Why do you think it’s remained so popular over the years? It never looks bad. For that reason it’s available in signage and custom print shops EVERYWHERE. It’s thoroughly embedded in the collective psyche, and so its happy, fun and comforting spirit always reassures.
What do the redesigned letterforms bring to it, as an already-iconic typeface? Two things. First of all the digital outlines of Cooper Black are fairly sloppy work when compared to the Cooper Black you see in a specimen book from the 1920s. I could have done a very authentic revival of the original, but I didn’t because there’s not a lot of value in that, its widespread use is proof that it’s not broken. I redesigned it because, like anything that’s a hundred years old, there’s something archaic about it. I wanted to see it without that.
The second thing is that the Cooper family is far less successful. The light weights lack the warmth because they were made for book text and so are narrow and have different details. New Kansas was designed as a display face, good for 14pt and above. Thus we were able to instill the spirit of the Black weight throughout the family.

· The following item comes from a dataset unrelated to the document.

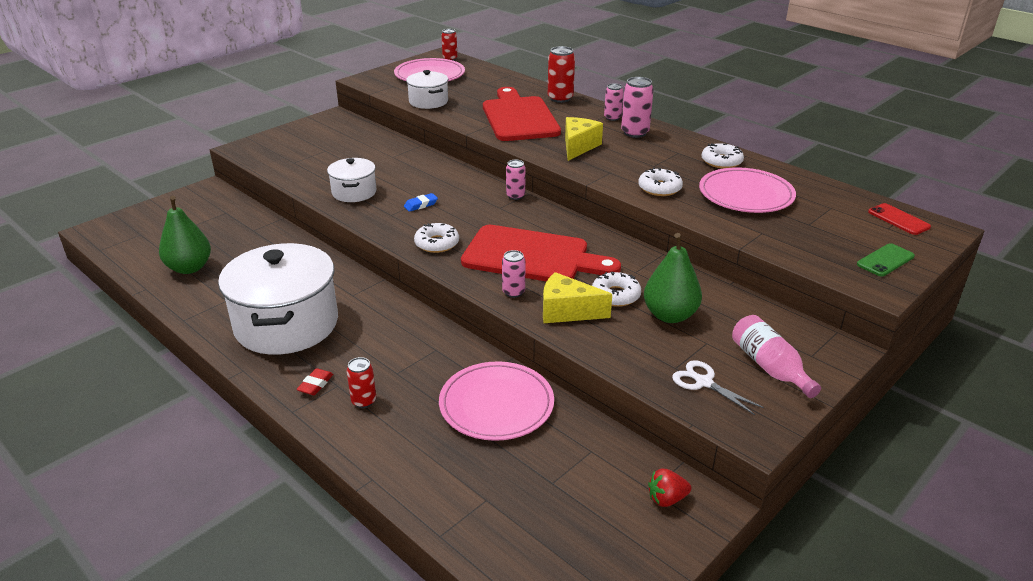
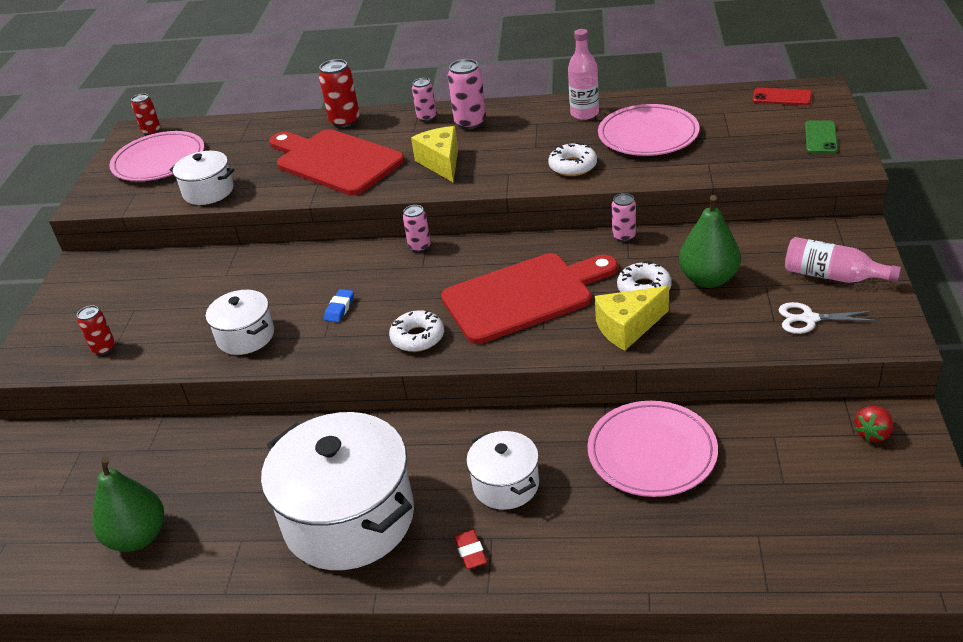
camera: 35 degrees left, 5 degrees up
(364, 401) = (538, 533): red can -> red can (104, 348)
(387, 363) = (505, 484): none -> white pot
(513, 292) = (558, 339): pink can -> pink can (624, 236)
(721, 161) = (584, 113): white donut -> pink bottle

Why’s it called New Kansas? Oz Cooper was raised in Kansas, The Wonderful Wizard of Oz, America’s best-loved homegrown fairytale was set in Kansas. Seemed right.
What are its distinguishing characteristics? It’s one of the very few elliptical serif designs and there aren’t many similar fonts. It’s fairly easy to tell it from Cooper Black because the serifs on the p and q are horizontal. Also, the e has a teardrop shaped counter whereas Cooper’s is semicircular.
What should I use it for? Absolutely everything, just like Cooper Black!
What other typefaces do you like to pair it with? It pairs well with fonts based on simple everyday handwriting. We also have New Kansas Text in development, a little narrower, more widely spaced and robust for those smaller sizes.